Thermochemical and Chemical Kinetic Data
for Fluorinated Hydrocarbons
D.R.F Burgess, Jr., M.R. Zachariah, W. Tsang
Chemical Science and Technology Laboratory
National Institute of Standards and Technology
Gaithersburg, MD 20899-0001
and
P.R. Westmoreland
Department of Chemical Engineering
University of Massachusetts
Amherst, MA 01003-3110
ABSTRACT
A comprehensive, detailed chemical kinetic mechanism was developed and is presented for C1 and C2 fluorinated hydrocarbon destruction and flame suppression. Existing fluorinated hydrocarbon thermochemistry and kinetics were compiled from the literature and evaluated. For species where no or incomplete thermochemistry was available, these data were calculated through application of ab initio molecular orbital theory. Group additivity values were determined consistent with experimental and ab initio data. For reactions where no or limited kinetics was available, these data were estimated by analogy to hydrocarbon reactions, by using empirical relationships from other fluorinated hydrocarbon reactions, by ab initio transition state calculations, and by application of RRKM and QRRK methods. The chemistry was modeled considering different transport conditions (plug flow, premixed flame, opposed flow diffusion flame) and using different fuels (methane, ethylene), equivalence ratios, agents (fluoromethanes, fluoroethanes) and agent concentrations. This report provides a compilation and analysis of the thermochemical and chemical kinetic data used in this work.
5. Reaction Set
The reaction set listing (Table 5) is divided into sets of similar reaction types (e.g., Fluoromethanes: thermally and chemically activated decompositions, Fluoromethanes: atom abstraction and metathesis, Fluoromethyls: oxidation, etc.). For each reaction, the reaction number and reaction are given and followed by the Arrhenius parameters. The listing is essentially a CHEMKIN II reaction input file (Kee et al., 1989).

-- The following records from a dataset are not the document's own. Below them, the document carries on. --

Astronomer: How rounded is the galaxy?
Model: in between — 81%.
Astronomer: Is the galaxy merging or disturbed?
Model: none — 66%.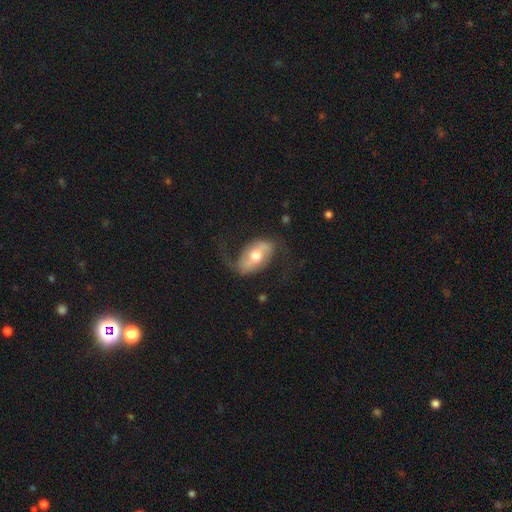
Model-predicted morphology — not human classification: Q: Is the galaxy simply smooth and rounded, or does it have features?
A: featured or disk — 71%.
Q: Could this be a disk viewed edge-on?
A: no — 94%.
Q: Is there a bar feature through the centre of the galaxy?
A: weak — 36%.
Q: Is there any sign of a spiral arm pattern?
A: yes — 85%.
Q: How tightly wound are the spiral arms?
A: loose — 66%.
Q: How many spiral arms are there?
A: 2 — 86%.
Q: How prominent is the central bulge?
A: moderate — 73%.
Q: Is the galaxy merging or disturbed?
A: none — 61%.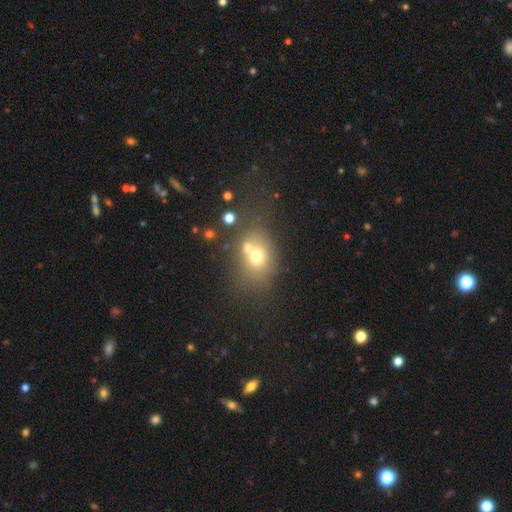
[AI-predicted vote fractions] This is likely a smooth galaxy (63%). How rounded: possibly in between (53%). Merging: marginally merger (41%).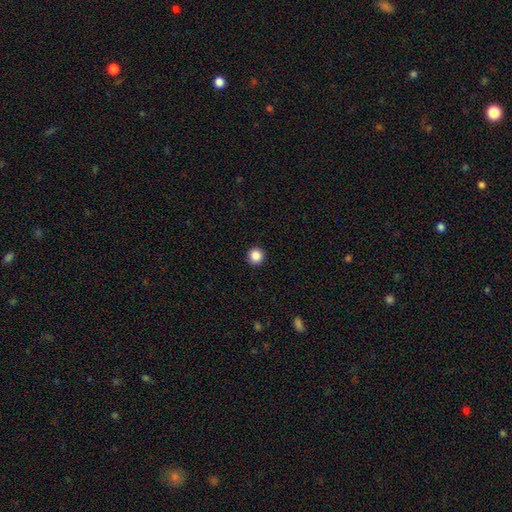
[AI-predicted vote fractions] Overall: smooth (87%). How rounded: round (96%). Merging: none (93%).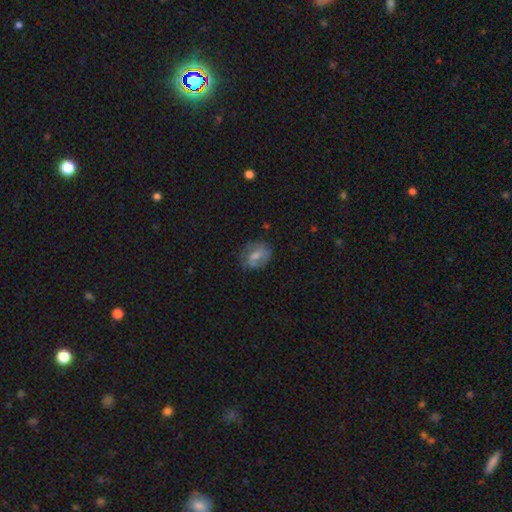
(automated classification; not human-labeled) This appears to be a featured or disk galaxy (46%). Merging: none (72%).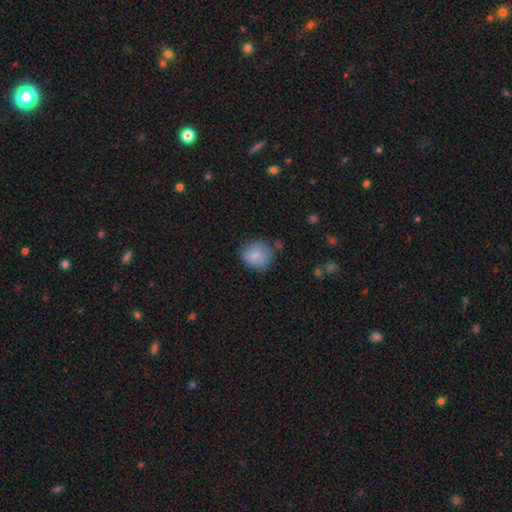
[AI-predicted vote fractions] Smooth or featured: smooth — 82% (featured or disk — 10%)
How rounded: round — 84% (in between — 15%)
Merging: none — 68% (minor disturbance — 22%)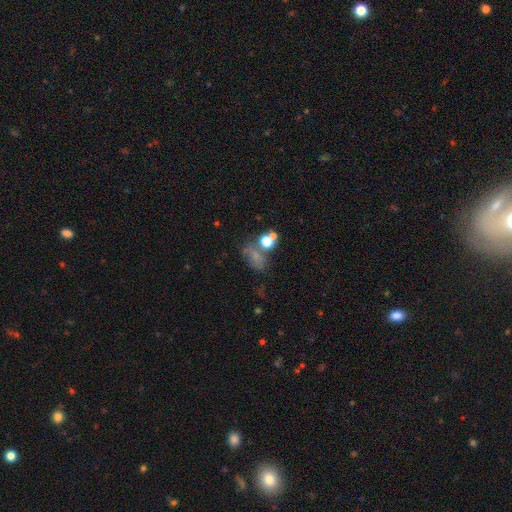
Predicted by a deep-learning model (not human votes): A smooth galaxy with no disk features (52%) that is in between round and cigar-shaped (61%).

Vote fractions:
- Smooth or featured? smooth: 52% / star or artifact: 29% / featured or disk: 19%
- How rounded? in between: 61% / round: 37% / cigar-shaped: 2%
- Merging? none: 42% / merger: 20% / minor disturbance: 19% / major disturbance: 18%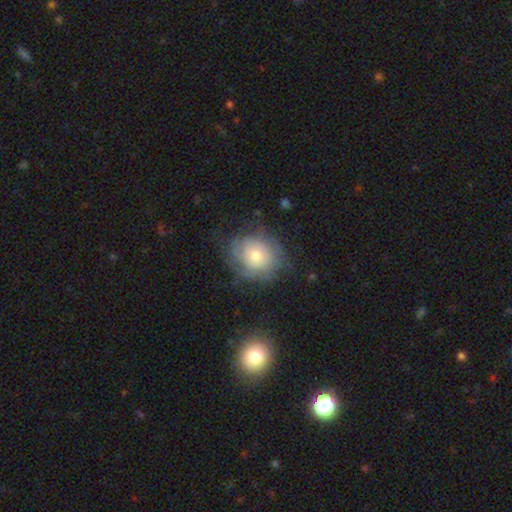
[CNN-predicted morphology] smooth_or_featured: featured or disk (p=0.46) [alt: smooth p=0.45]
merging: none (p=0.66) [alt: minor disturbance p=0.21]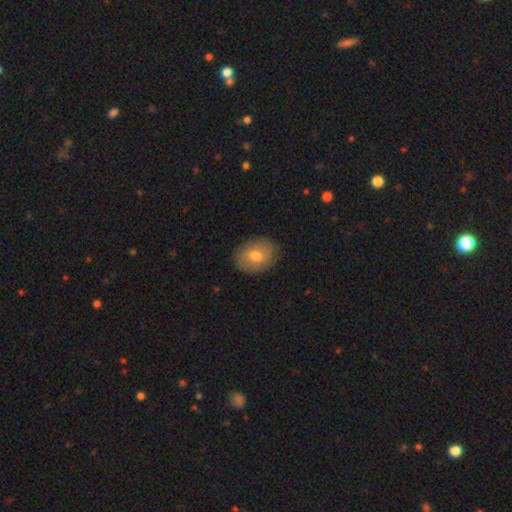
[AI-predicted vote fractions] This is likely a smooth galaxy (67%). How rounded: likely in between (63%). Merging: clearly none (84%).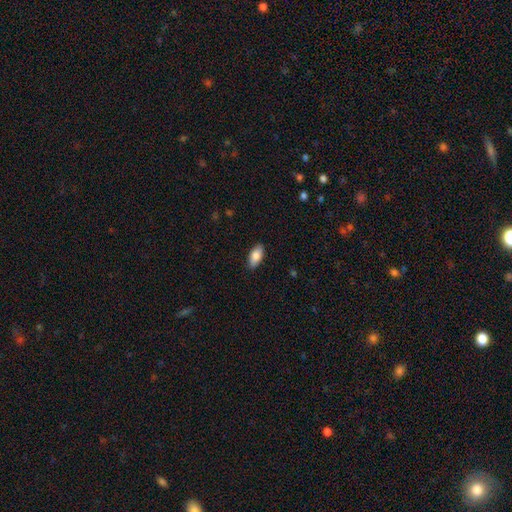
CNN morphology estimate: smooth_or_featured: smooth (p=0.81) [alt: featured or disk p=0.13]
how_rounded: in between (p=0.89) [alt: cigar-shaped p=0.09]
merging: none (p=0.87) [alt: minor disturbance p=0.10]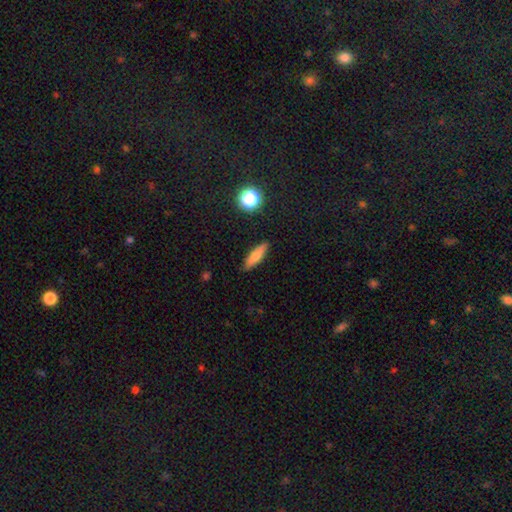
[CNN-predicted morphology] type=smooth (73%); roundness=cigar-shaped (67%); merging=none (87%).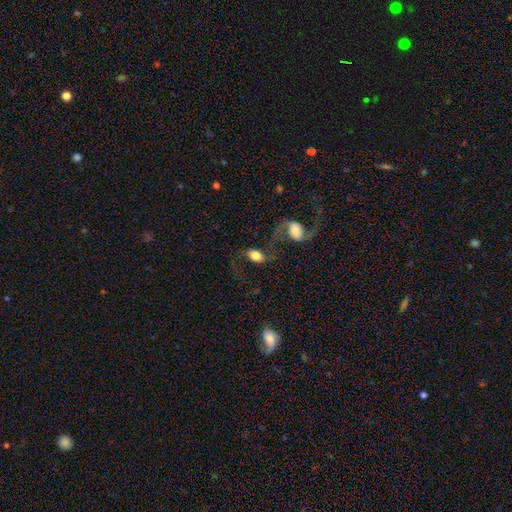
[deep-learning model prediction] Overall: smooth (54%; featured or disk 38%). How rounded: in between (82%). Merging: none (43%; merger 22%).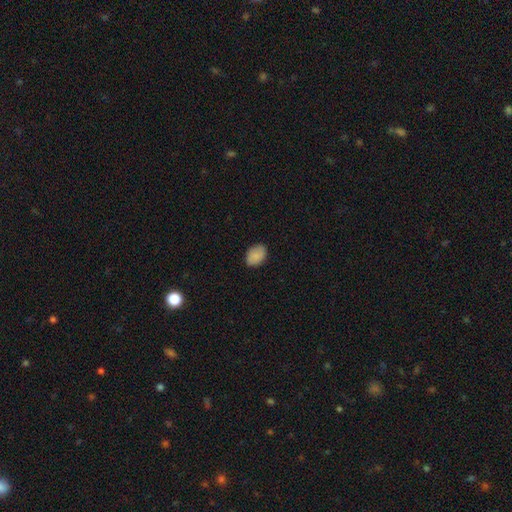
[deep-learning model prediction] Overall: smooth (88%). How rounded: in between (81%). Merging: none (87%).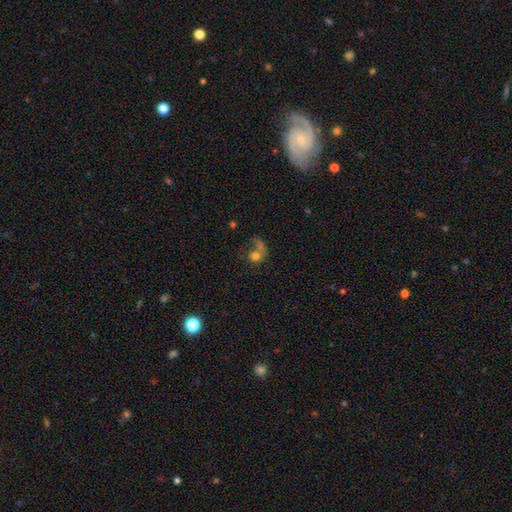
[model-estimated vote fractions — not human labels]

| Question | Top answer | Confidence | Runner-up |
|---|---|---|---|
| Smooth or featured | smooth | 46% | featured or disk (29%) |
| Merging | none | 35% | merger (28%) |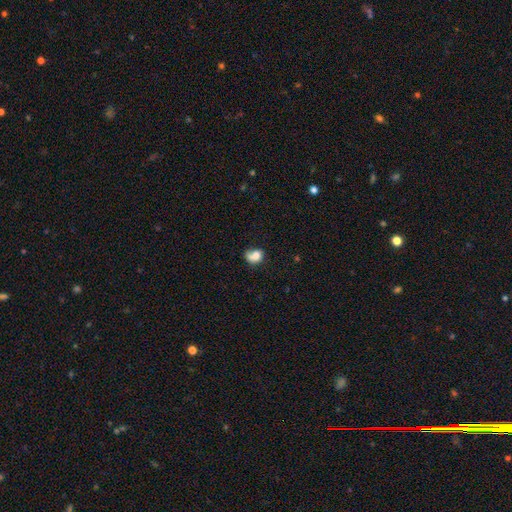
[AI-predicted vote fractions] A smooth galaxy with no disk features (73%) that is round (52%).

Vote fractions:
- Smooth or featured? smooth: 73% / featured or disk: 17% / star or artifact: 10%
- How rounded? round: 52% / in between: 47% / cigar-shaped: 1%
- Merging? none: 35% / merger: 24% / minor disturbance: 24% / major disturbance: 17%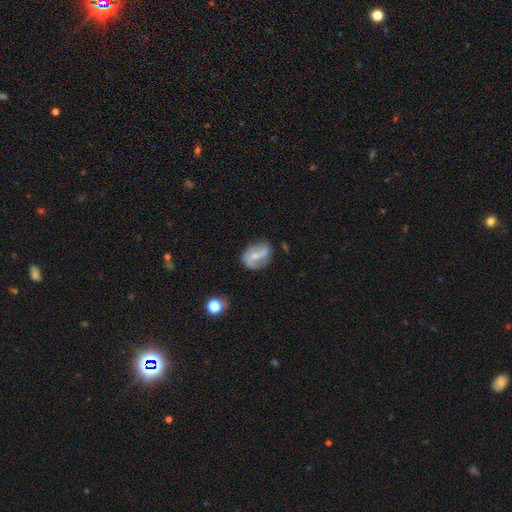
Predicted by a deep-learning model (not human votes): A featured or disk galaxy (60%) with a weak bar (41%), spiral arms (75%) and a small central bulge (53%).

Vote fractions:
- Smooth or featured? featured or disk: 60% / smooth: 33% / star or artifact: 7%
- Edge-on disk? no: 96% / yes: 4%
- Bar? weak: 41% / no: 34% / strong: 25%
- Spiral arms? yes: 75% / no: 25%
- Bulge size? small: 53% / moderate: 37% / none: 7% / large: 2% / dominant: 1%
- Merging? none: 59% / minor disturbance: 26% / major disturbance: 11% / merger: 4%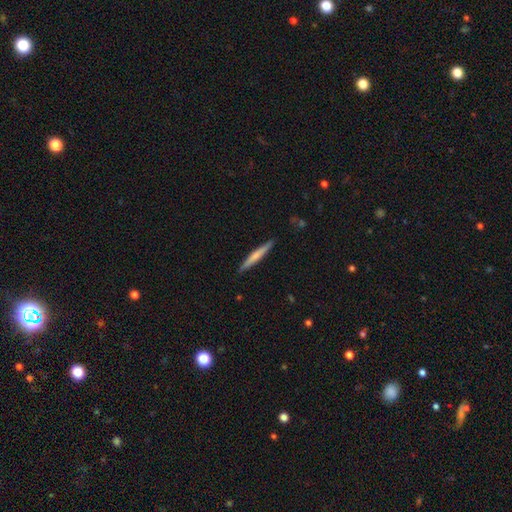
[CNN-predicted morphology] Smooth or featured? smooth (59%)
How rounded? cigar-shaped (96%)
Merging? none (89%)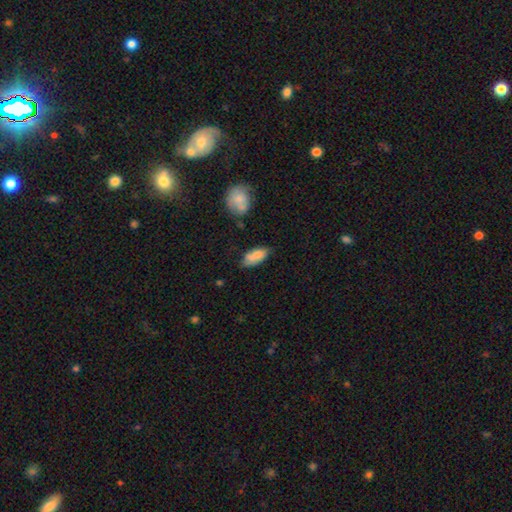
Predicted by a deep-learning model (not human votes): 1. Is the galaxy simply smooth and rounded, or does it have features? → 73% smooth, 20% featured or disk, 7% star or artifact.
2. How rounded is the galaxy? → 84% in between, 14% cigar-shaped, 2% round.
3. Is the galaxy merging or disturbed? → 60% none, 29% minor disturbance, 7% major disturbance, 4% merger.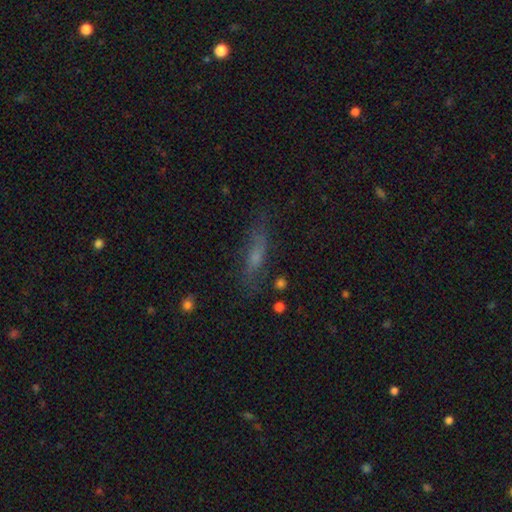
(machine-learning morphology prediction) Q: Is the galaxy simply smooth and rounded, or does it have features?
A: smooth — 48%.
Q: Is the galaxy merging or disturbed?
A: none — 68%.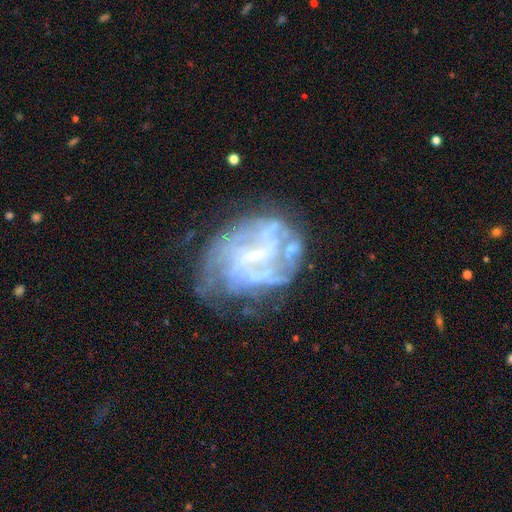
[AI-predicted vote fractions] A featured or disk galaxy (80%) with a weak bar (46%), tight (42%) spiral arms (75%) and a small central bulge (70%).

Vote fractions:
- Smooth or featured? featured or disk: 80% / smooth: 11% / star or artifact: 9%
- Edge-on disk? no: 97% / yes: 3%
- Bar? weak: 46% / no: 37% / strong: 17%
- Spiral arms? yes: 75% / no: 25%
- Spiral winding? tight: 42% / medium: 37% / loose: 21%
- Spiral arm count? can't tell: 46% / 2: 16% / 3: 13% / 4: 13% / more than 4: 7% / 1: 5%
- Bulge size? small: 70% / none: 15% / moderate: 13% / large: 1% / dominant: 1%
- Merging? none: 52% / minor disturbance: 23% / major disturbance: 20% / merger: 5%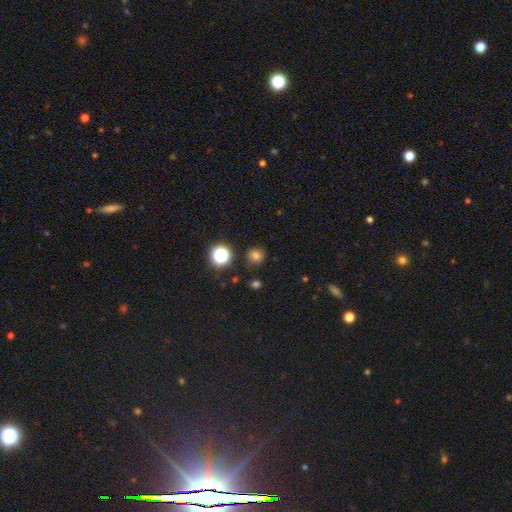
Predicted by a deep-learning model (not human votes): Smooth or featured? smooth (76%)
How rounded? round (88%)
Merging? none (86%)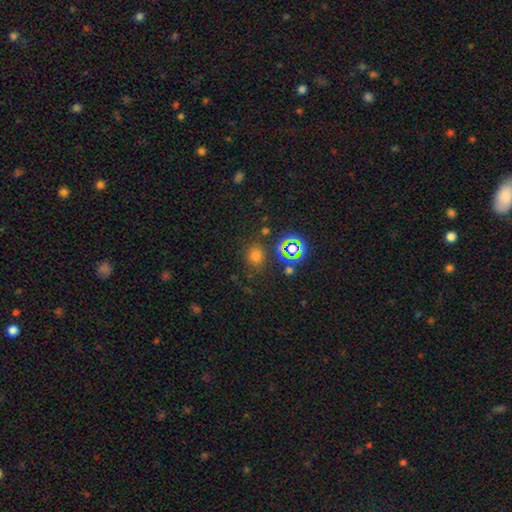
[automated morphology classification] smooth 61%, star or artifact 31%, featured or disk 8%. Down the decision tree: how rounded — round (73%); merging — none (75%).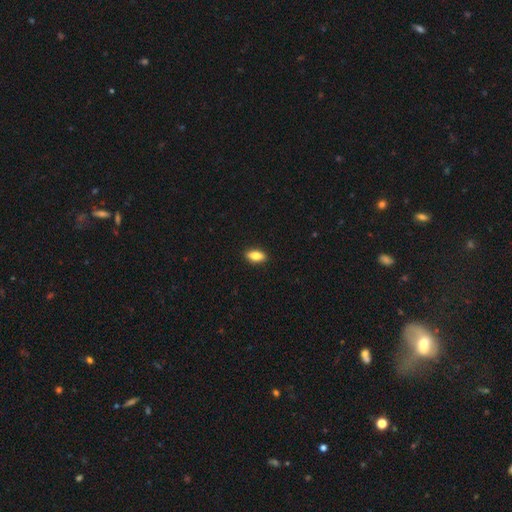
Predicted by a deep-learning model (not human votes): smooth_or_featured: smooth (p=0.80) [alt: featured or disk p=0.13]
how_rounded: in between (p=0.84) [alt: cigar-shaped p=0.12]
merging: none (p=0.90) [alt: minor disturbance p=0.07]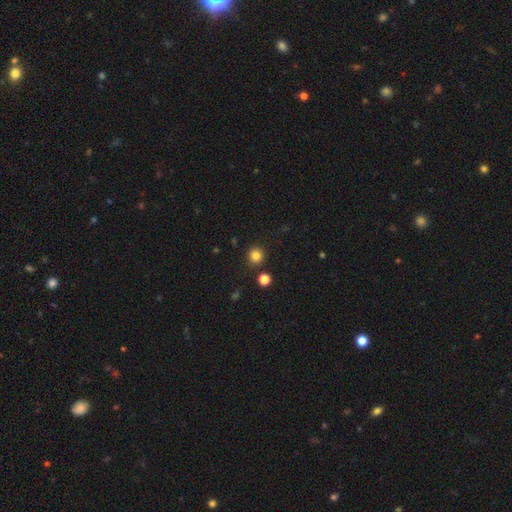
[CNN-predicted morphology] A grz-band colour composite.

The reactions are numbered according to the following scheme.
HO-xx Hydrogen/Oxygen Chemistry
HC-xx Hydrocarbon Chemistry
HF-xx Hydrogen/Oxygen/Fluorine Chemistry
MD-xx Fluoromethanes: Thermal and Activated Decompositions
MA-xx Fluoromethanes: Abstractions
NN-xx Fluoromethyl, Fluoromethylene, Fluoromethylidne Chemistry
PP-xx Carbonyl Fluoride and Fluoromethoxy Chemistry
ED-xx Fluoroethanes: Thermal and Activated Decompositions
EC-xx Hot Fluoroethanes & Fluoroethyls: Fluoromethylene Reactions
EA-xx Fluoroethanes: Abstractions by X (H, O, OH)
ER-xx Fluoroethanes: Abstractions by R (CxHy)
GG-xx Fluoroethyl Chemistry
JD-xx Fluoroethylenes: Thermal and Activated Decompositions
JA-xx Fluoroethylenes: Additions and Abstractions
JO-xx Fluoroethylenes & Fluorovinyls: Oxidations
KK-xx Fluoroethyne & Fluoroketene Chemistry
CF-xx H Atom Abstractions by F
The symbol "=" in the reaction indicates a reversible reaction and the symbol "=>" indicates an irreversible reaction. For reference purposes, the heat of reaction (in kcal/mol) is also given for a number of the reactions (but not all). In addition, a notation and references are given to provide traceability on each rate expression. A detailed legend for the notation given for each reaction is at the end of Table 5. For example in the listing, CH3F + H = CH2F + H2 (reaction MA-13) has Arrhenius parameters A=2.70E03, b=3.00, E/R=2667., where the rate expression is k = A*Tb*exp(-E/RT). The units are A1=mol/s, A2=mol/cm3/s, A3=mol/cm6/s (for first, second, and third order reactions, respectively), T=K, E=kJ/mol, and R=8.314 J/mol/K or 1.987 cal/mol/K). Please note 1 cal = 4.184 J (for conversion from SI units). For this reaction example, the notation and references "xf", "75WES/DEH", and "nist" indicate that the rate expression is our fit to the experimental data of Westenberg and deHaas (1975).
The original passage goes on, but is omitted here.